"Shelly" from FRIDAY THE 13TH 3-D actor turned attorney Larry Zerner talks with TV STORE ONLINE about shooting F13 III as well as his big quarter of a million dollar win on NBC's 1 Vs. 100 gameshow.
TV STORE ONLINE: When do you think that the acting bug bit you?
ZERNER: When I was in the sixth grade I was cast in our school's production of H.M.S. Pinafore which is a musical that was written by Gilbert & Sullivan. I played the role of "Dick DeadEye" who is sort of the villain of the piece. I was only 10 or 11 years old but I got to wear all of this really cool make-up. I can remember going on that first night yet and I had to give this big speech as the character and afterward all of the people in the audience applauded and it was right then that I knew that there was something to this.
TV STORE ONLINE: Growing up as a kid were you a fan of movies?
ZERNER: Of course. When I was really young I just remember being really into the Universal Monsters and I can remember trying to convince my mom to let me paint my room all black and put up black light posters of Frankenstein. She didn't let me do it though. I'm a big movie fan so I actually see everything but certainly early on horror movies had a big influence on me.
TV STORE ONLINE: So what comes in between this sixth grade play and the point where you were eventually cast as "Shelly" in FRIDAY THE 13TH 3D (1982)?

» **Dataset content**:
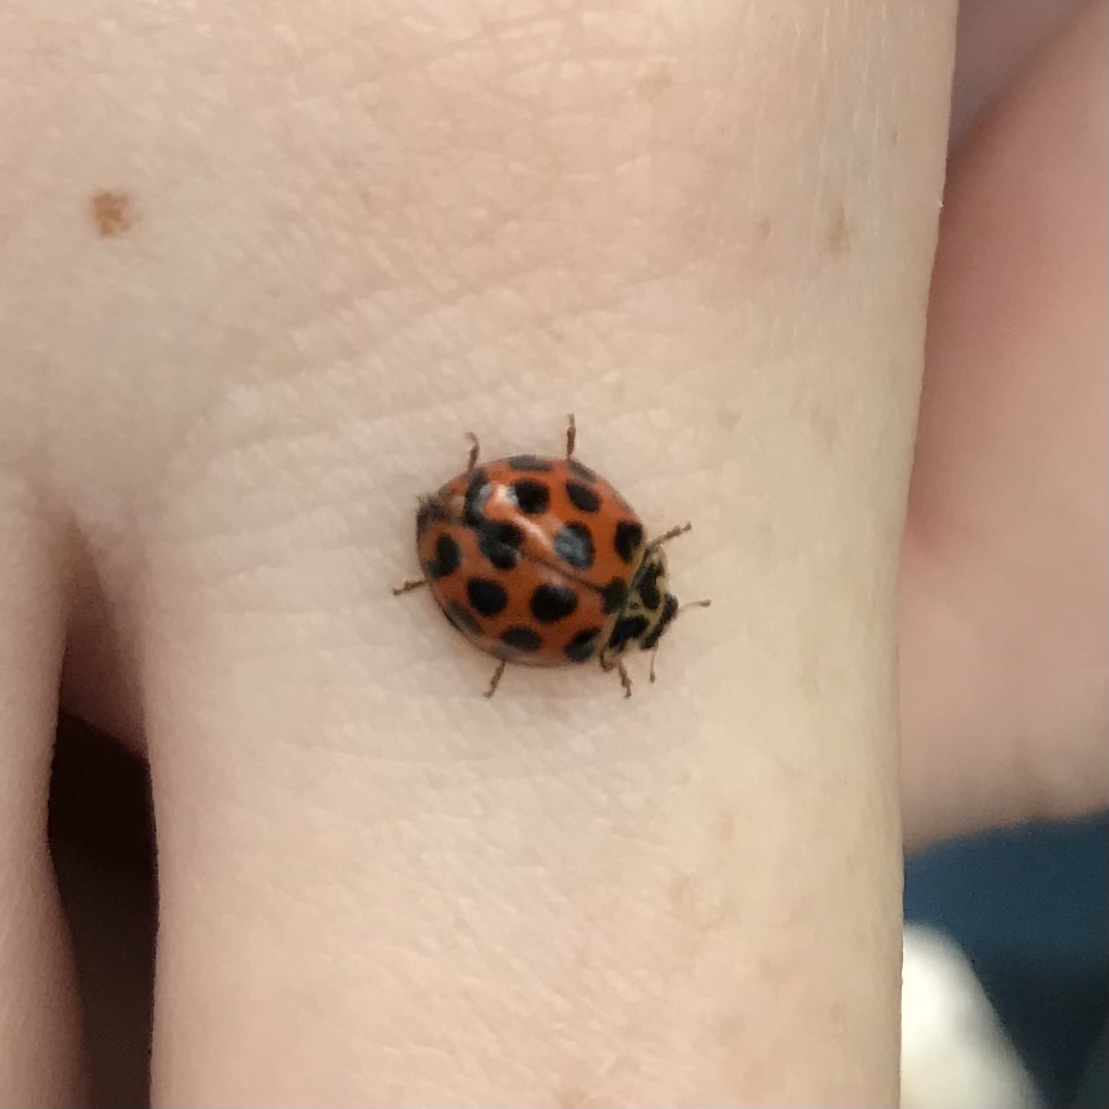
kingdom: Animalia
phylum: Arthropoda
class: Insecta
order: Coleoptera
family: Coccinellidae
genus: Harmonia
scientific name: Harmonia conformis
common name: Common spotted ladybird beetle
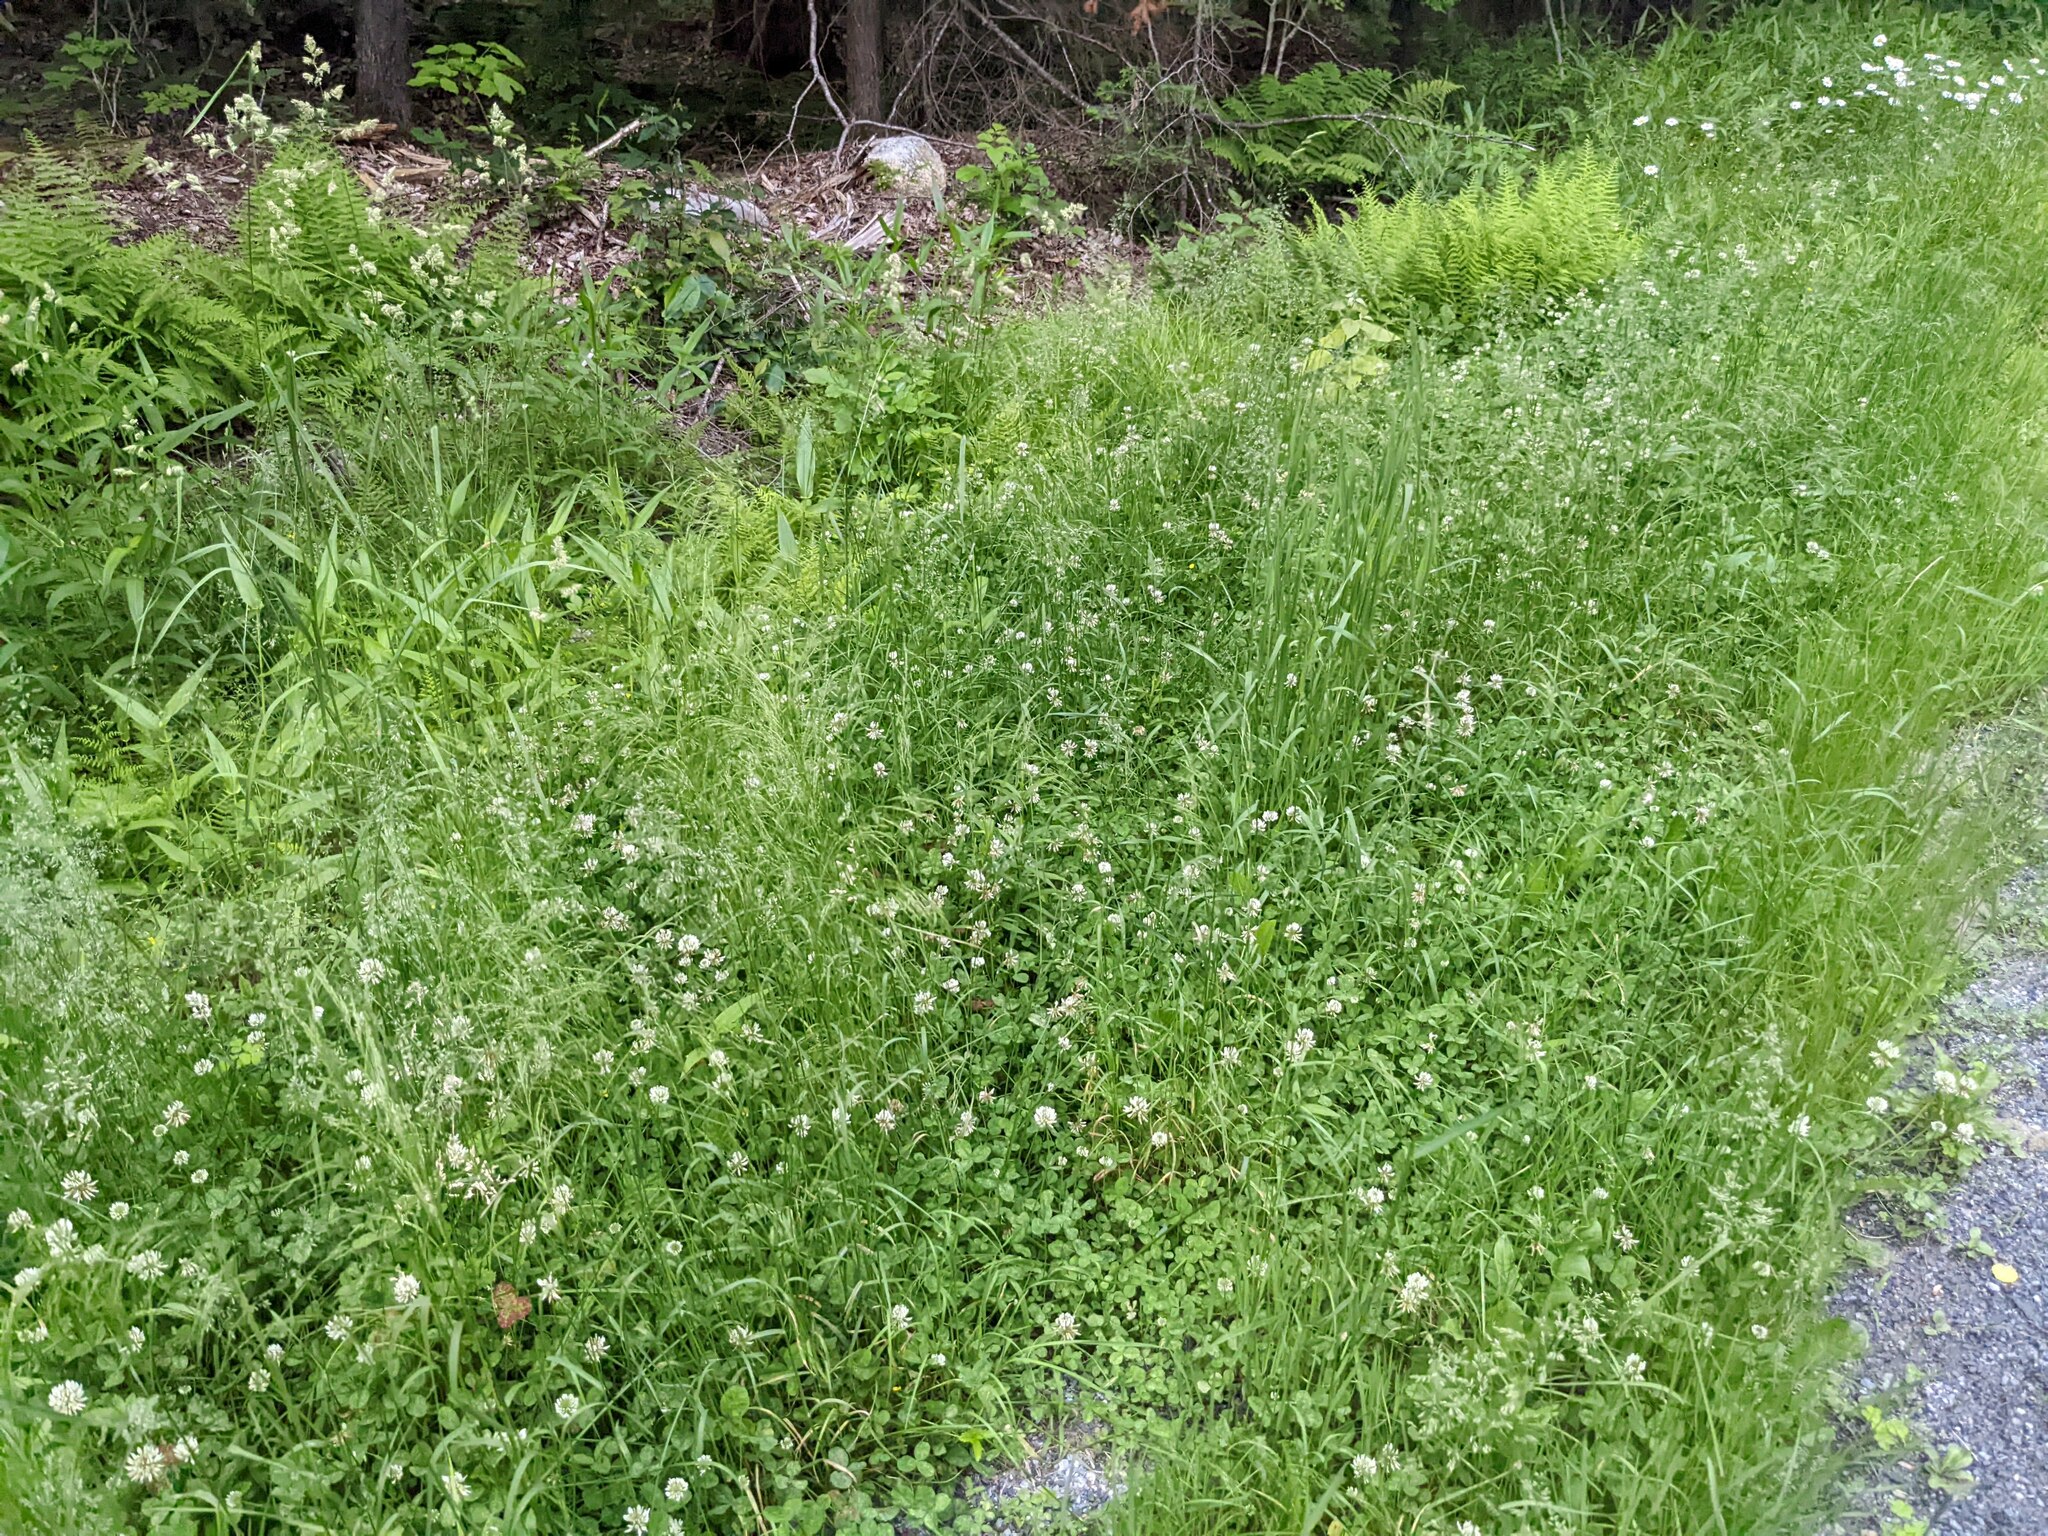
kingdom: Plantae
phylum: Tracheophyta
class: Magnoliopsida
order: Fabales
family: Fabaceae
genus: Trifolium
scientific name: Trifolium repens
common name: White clover
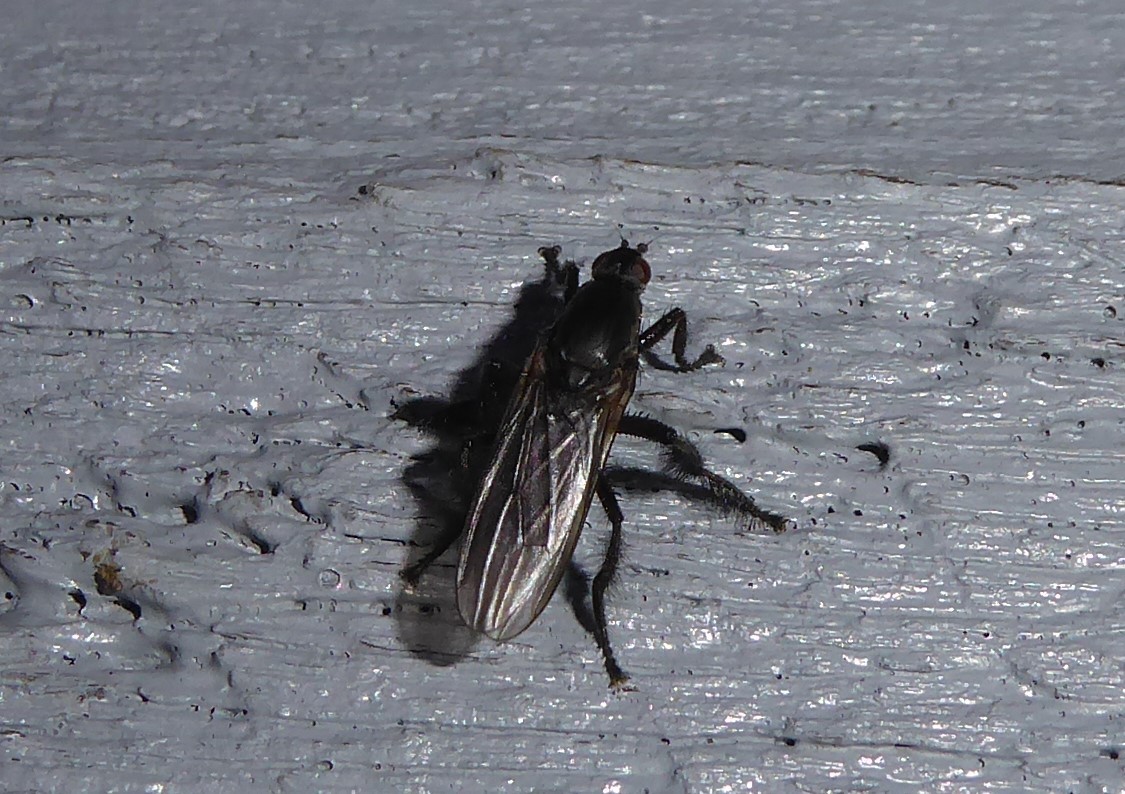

» **Goal**: Repeat the Larry Zerner interview word for word between "ZERNER: When I" and "something to this.", inclusive. You won't need the listing for this.

» **Exercise result**:
ZERNER: When I was in the sixth grade I was cast in our school's production of H.M.S. Pinafore which is a musical that was written by Gilbert & Sullivan. I played the role of "Dick DeadEye" who is sort of the villain of the piece. I was only 10 or 11 years old but I got to wear all of this really cool make-up. I can remember going on that first night yet and I had to give this big speech as the character and afterward all of the people in the audience applauded and it was right then that I knew that there was something to this.